## QUESTIONS
(A) Reproduce the stretch of the manufacturing scheduling text from "Based on our" through "the manufacturing process.".
(B) According to the manufacturing scheduling text, how far out is a shop floor schedule often limited to?

How Can You Improve Your Manufacturing Schedule?

Every formula manufacturer performs some level of scheduling. Without a schedule or a plan, no plant could function for very long.

Based on our experience at Vicinity most of the schedules are manual in nature. However, as a manufacturing company keeps growing, the manual processes become burdensome and a drag on the manufacturing process.

Generally, you can break the scheduling process into two primary components, the production schedule, and the shop floor schedule.

Production Schedule

Identifies what products you will be making, the quantity to make, and the start and end dates for the scheduled item. This manufacturing schedule does not attempt to assign resources such as machines or people. It is typically the result of measuring capacity and material availability against demand. The format provides an overview of what a company will make when it will be completed and often shows data 1-2 weeks out.

Shop Floor Schedule

Identifies what resources you will be using, the exact order the items will be made in, and dependencies required in running this item. A shop floor manufacturing schedule is very detailed, often more detailed than users outside of production need to review. This is the document that the shift supervisor works from and directs the line supervisors and is often limited to 1-5 days out.

Both schedules are required to get the raw materials converted to finished goods in an orderly fashion. Additionally, most (if not all) companies perform these tasks. The questions to consider are:

 

 

To a very large degree, scheduling for a significant number of small to mid-sized formula manufacturers are done with Microsoft Excel or a similar tool. The data for the schedule is manually obtained from printed or electronic sales orders, inventory counts and best guesses of future orders based on history, or a best-guess. That manual process is the norm and not the exception.

Is that a bad thing? No. It depends on the complexity of your business and how efficiently you are trying to run. If you always make the same products, at the same quantity and in the same order, it is not a big issue. But, as lot sizes continue to shrink, breadth of products offered continues to widen, and lead times are reduced, then a non-integrated “back of an envelope” approach may not work anymore.

## DATA EXTRACTS

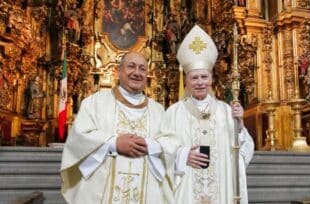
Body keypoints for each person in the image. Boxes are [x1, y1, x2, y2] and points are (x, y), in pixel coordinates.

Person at [157, 25, 254, 204]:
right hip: (186, 189)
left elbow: (242, 151)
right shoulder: (173, 113)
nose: (200, 82)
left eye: (204, 77)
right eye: (194, 78)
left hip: (220, 190)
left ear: (211, 79)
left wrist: (239, 125)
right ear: (186, 80)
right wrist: (183, 155)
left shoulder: (226, 111)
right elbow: (162, 147)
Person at [60, 51, 172, 203]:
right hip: (100, 190)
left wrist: (149, 145)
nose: (137, 73)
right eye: (131, 67)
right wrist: (114, 144)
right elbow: (78, 138)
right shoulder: (94, 103)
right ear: (118, 71)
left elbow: (171, 143)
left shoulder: (158, 111)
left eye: (142, 69)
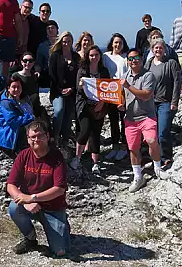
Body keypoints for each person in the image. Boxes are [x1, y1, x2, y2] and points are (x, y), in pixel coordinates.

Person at [6, 121, 70, 257]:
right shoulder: (23, 155)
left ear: (47, 136)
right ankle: (30, 238)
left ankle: (62, 223)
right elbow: (10, 185)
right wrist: (25, 201)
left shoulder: (57, 157)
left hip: (53, 207)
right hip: (31, 204)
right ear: (28, 139)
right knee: (14, 208)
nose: (36, 140)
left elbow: (59, 189)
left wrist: (33, 198)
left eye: (40, 136)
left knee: (60, 251)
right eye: (32, 137)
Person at [120, 49, 165, 193]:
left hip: (147, 116)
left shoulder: (148, 75)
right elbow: (121, 96)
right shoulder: (124, 76)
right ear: (127, 61)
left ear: (141, 59)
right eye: (131, 58)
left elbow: (146, 95)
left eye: (137, 57)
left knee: (152, 141)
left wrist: (128, 86)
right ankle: (138, 176)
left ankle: (158, 168)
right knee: (133, 149)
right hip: (130, 119)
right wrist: (120, 105)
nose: (134, 61)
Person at [71, 45, 111, 174]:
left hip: (99, 106)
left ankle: (95, 163)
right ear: (88, 57)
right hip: (84, 106)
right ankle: (77, 158)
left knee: (96, 133)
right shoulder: (82, 71)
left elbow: (108, 89)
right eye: (91, 55)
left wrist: (102, 102)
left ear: (100, 56)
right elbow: (79, 89)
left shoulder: (104, 71)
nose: (94, 57)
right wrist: (82, 86)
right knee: (85, 130)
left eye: (96, 55)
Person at [144, 38, 182, 167]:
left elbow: (177, 83)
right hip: (150, 103)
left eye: (161, 48)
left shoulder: (171, 63)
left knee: (163, 131)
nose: (158, 50)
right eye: (156, 48)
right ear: (152, 49)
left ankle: (166, 156)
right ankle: (155, 158)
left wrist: (175, 101)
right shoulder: (149, 63)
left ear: (164, 49)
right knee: (152, 133)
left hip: (165, 102)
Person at [48, 31, 80, 153]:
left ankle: (65, 140)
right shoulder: (55, 55)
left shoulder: (76, 57)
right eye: (64, 41)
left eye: (69, 41)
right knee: (59, 110)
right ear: (60, 42)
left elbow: (78, 75)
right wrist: (60, 89)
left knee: (68, 117)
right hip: (57, 91)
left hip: (71, 92)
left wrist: (71, 88)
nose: (66, 43)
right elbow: (52, 74)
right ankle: (55, 136)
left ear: (72, 42)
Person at [0, 76, 35, 158]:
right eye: (13, 87)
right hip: (5, 135)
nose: (16, 89)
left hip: (11, 129)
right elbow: (13, 122)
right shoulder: (6, 103)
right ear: (8, 88)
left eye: (18, 87)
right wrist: (30, 117)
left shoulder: (22, 100)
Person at [102, 33, 130, 161]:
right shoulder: (105, 56)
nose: (117, 45)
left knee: (124, 120)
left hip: (124, 91)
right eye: (115, 42)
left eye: (120, 42)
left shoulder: (126, 57)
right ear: (112, 43)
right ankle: (115, 146)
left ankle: (125, 147)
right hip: (110, 92)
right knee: (113, 120)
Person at [13, 52, 49, 126]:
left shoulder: (34, 76)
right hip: (21, 104)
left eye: (30, 61)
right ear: (21, 62)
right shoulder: (16, 76)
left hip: (34, 105)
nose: (28, 63)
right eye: (25, 61)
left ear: (33, 63)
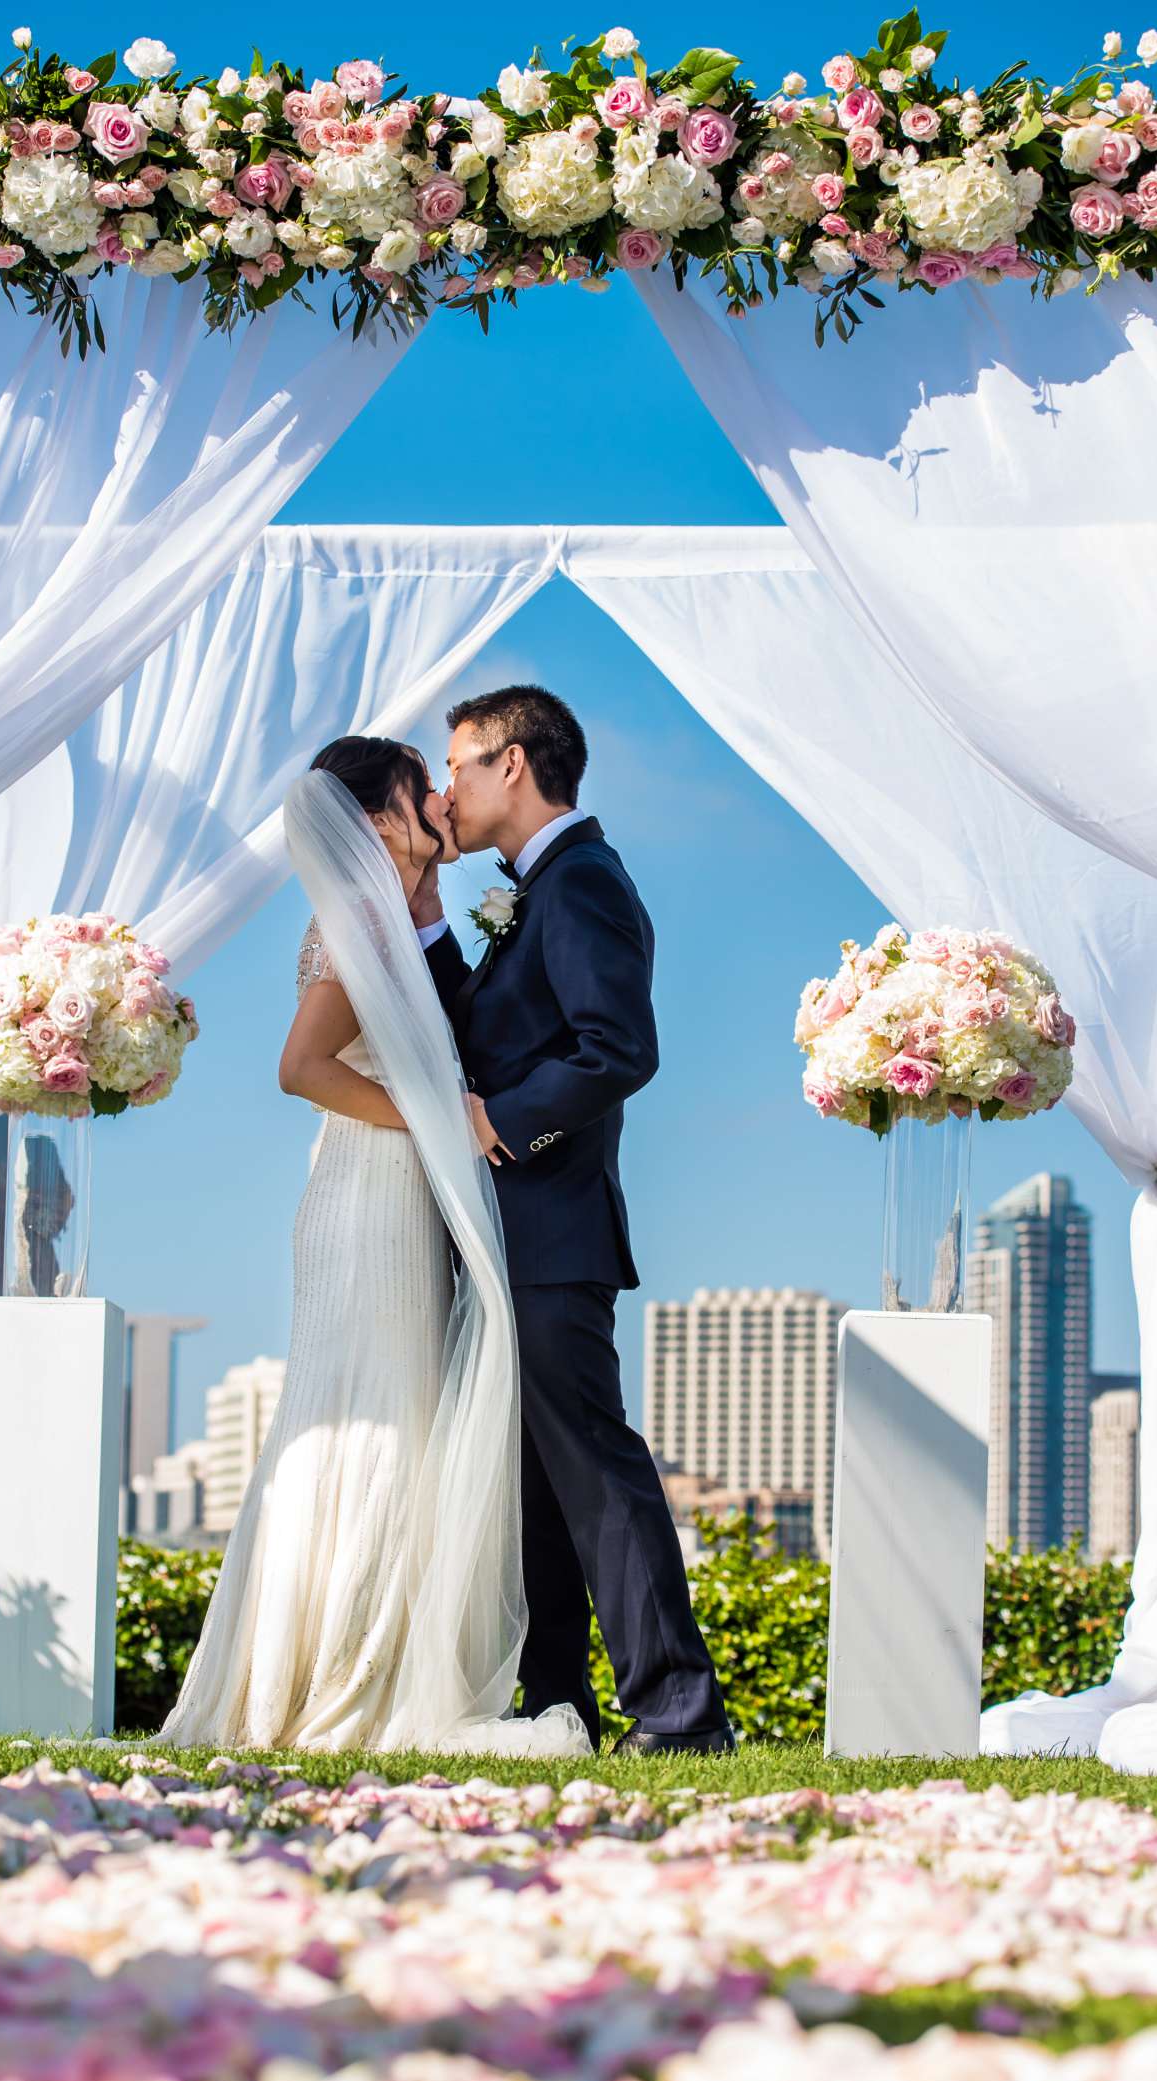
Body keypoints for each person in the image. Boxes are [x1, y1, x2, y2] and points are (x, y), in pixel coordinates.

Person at [160, 736, 588, 1757]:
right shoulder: (355, 920)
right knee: (372, 1419)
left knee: (404, 1412)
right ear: (383, 816)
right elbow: (302, 1067)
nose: (441, 797)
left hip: (401, 1196)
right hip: (364, 1199)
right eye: (419, 785)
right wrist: (438, 1116)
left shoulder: (400, 917)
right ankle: (330, 1671)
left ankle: (365, 1656)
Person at [414, 685, 733, 1755]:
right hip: (514, 1233)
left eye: (455, 764)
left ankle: (679, 1712)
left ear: (513, 764)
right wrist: (423, 924)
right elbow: (496, 1030)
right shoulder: (527, 893)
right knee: (537, 1486)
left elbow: (617, 1049)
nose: (442, 787)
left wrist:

## TASK SOLUTIONS
(A)
Based on our experience at Vicinity most of the schedules are manual in nature. However, as a manufacturing company keeps growing, the manual processes become burdensome and a drag on the manufacturing process.

(B) 1-5 days out.